◆ **THE TASK**: Repeat all the rows below word for word, leaving out the pictures.

Data records:
[start]
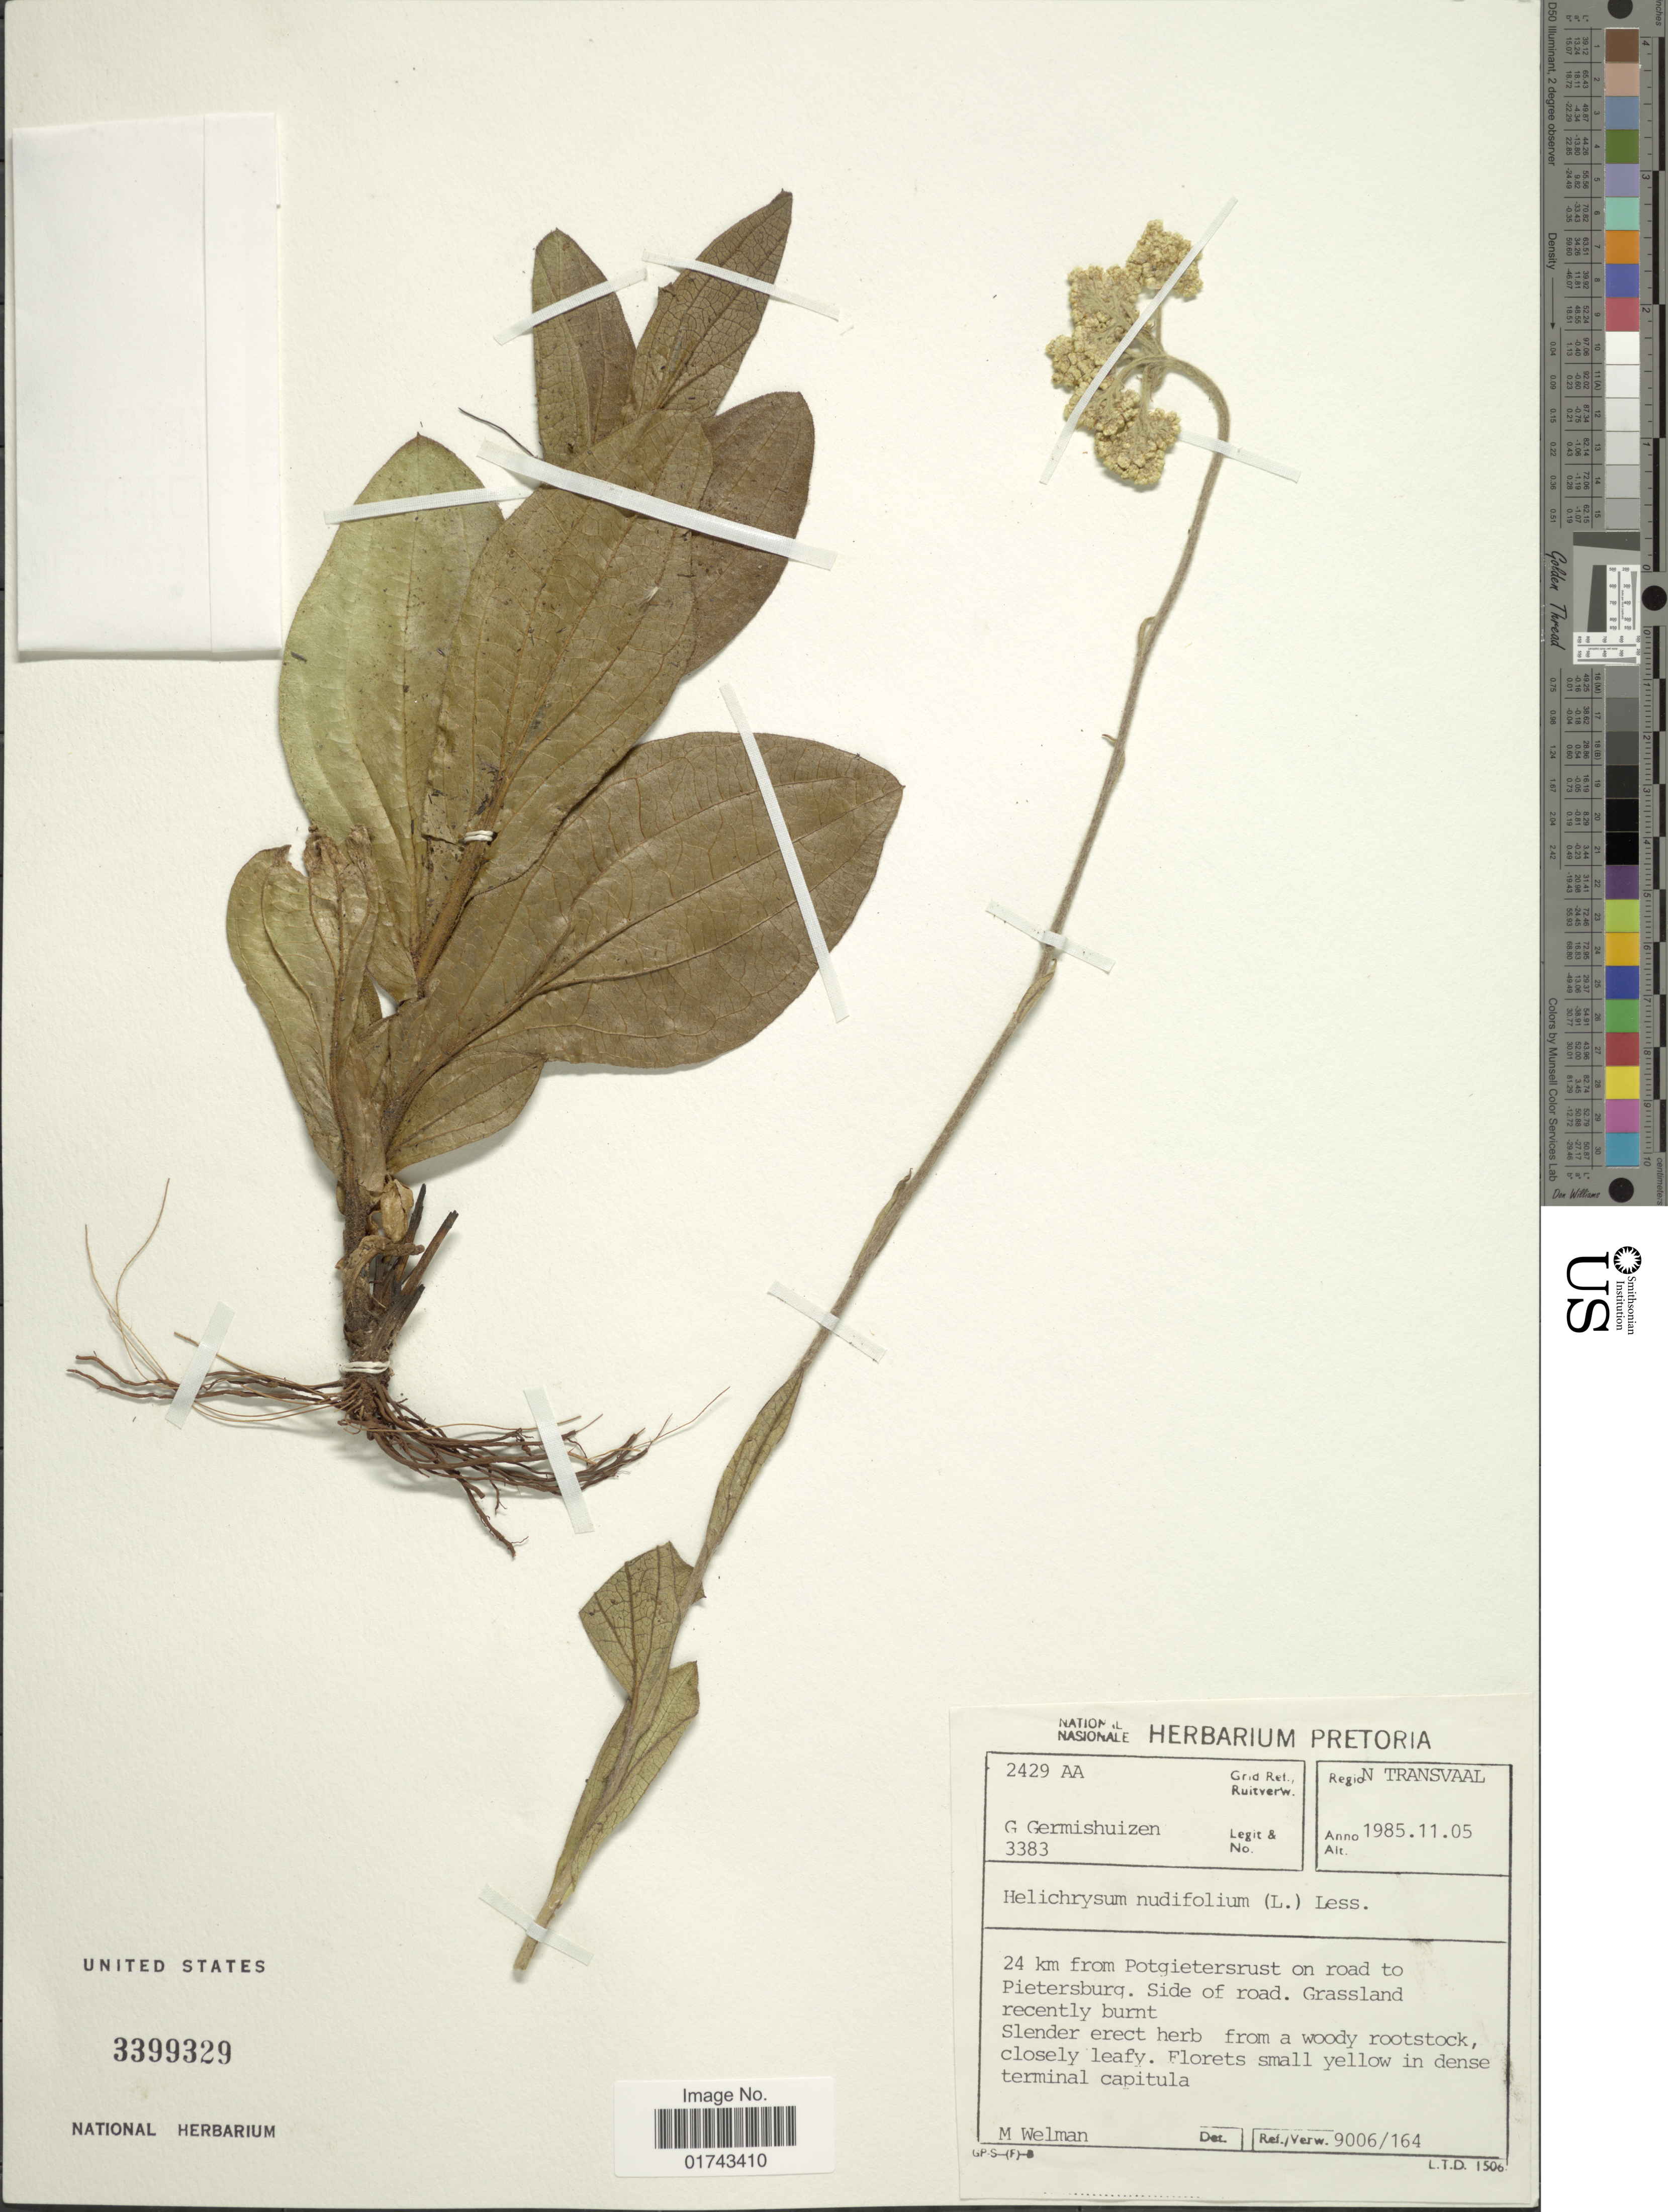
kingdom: Plantae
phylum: Tracheophyta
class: Magnoliopsida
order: Asterales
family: Asteraceae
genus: Helichrysum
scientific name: Helichrysum nudifolium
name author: (L.) Less.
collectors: G. Germishuizen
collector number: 3383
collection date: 1985-11-05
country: South Africa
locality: Pretoria, Regio N. Transvaal, Grid Ref./ Ruitverw. 2429 AA, 24 km from Potgietersrust on road to Pietersburg, Side of road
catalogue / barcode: US 3399329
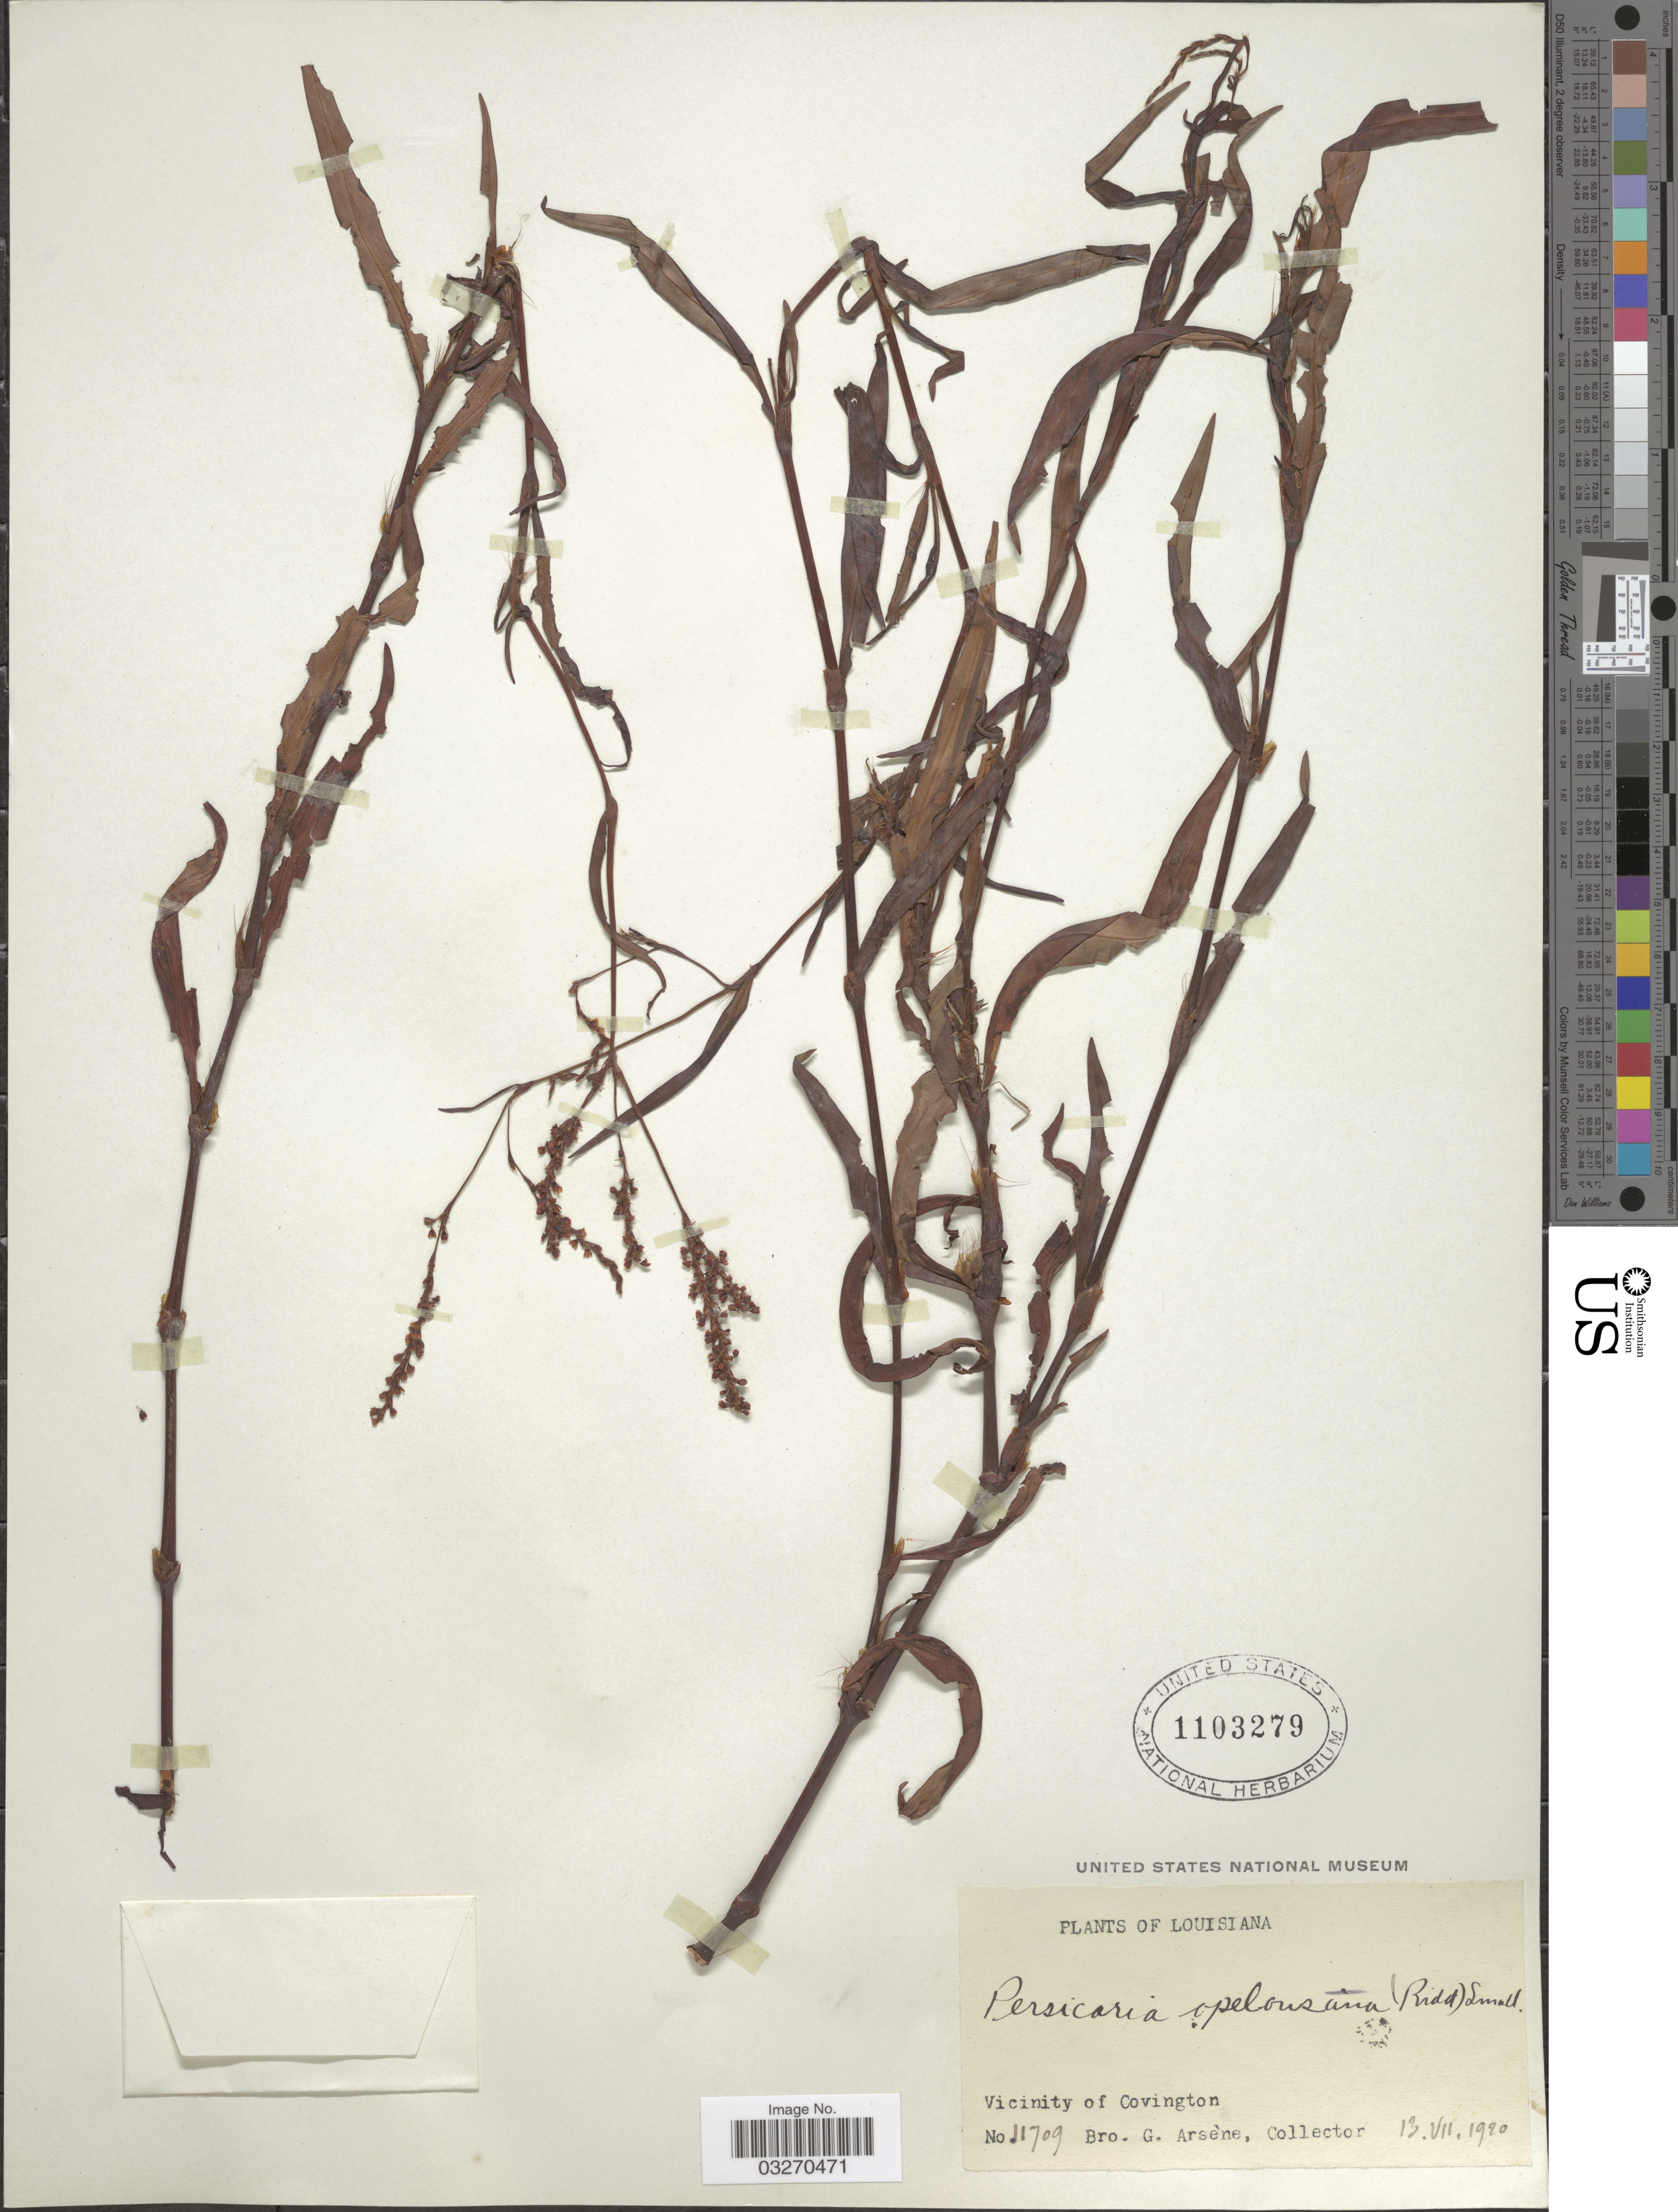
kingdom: Plantae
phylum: Tracheophyta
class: Magnoliopsida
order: Caryophyllales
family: Polygonaceae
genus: Persicaria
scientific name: Persicaria hydropiperoides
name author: (Michx.) Small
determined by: Atha, D. E.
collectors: Bro. G. Arsène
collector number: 11709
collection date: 1920-07-13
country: United States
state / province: Louisiana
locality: Vicinity of Covington.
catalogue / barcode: US 1103279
[end]
◆ **EXERCISE OUTPUT**:
kingdom: Plantae
phylum: Tracheophyta
class: Magnoliopsida
order: Asterales
family: Asteraceae
genus: Helichrysum
scientific name: Helichrysum nudifolium
name author: (L.) Less.
collectors: G. Germishuizen
collector number: 3383
collection date: 1985-11-05
country: South Africa
locality: Pretoria, Regio N. Transvaal, Grid Ref./ Ruitverw. 2429 AA, 24 km from Potgietersrust on road to Pietersburg, Side of road
catalogue / barcode: US 3399329
kingdom: Plantae
phylum: Tracheophyta
class: Magnoliopsida
order: Caryophyllales
family: Polygonaceae
genus: Persicaria
scientific name: Persicaria hydropiperoides
name author: (Michx.) Small
determined by: Atha, D. E.
collectors: Bro. G. Arsène
collector number: 11709
collection date: 1920-07-13
country: United States
state / province: Louisiana
locality: Vicinity of Covington.
catalogue / barcode: US 1103279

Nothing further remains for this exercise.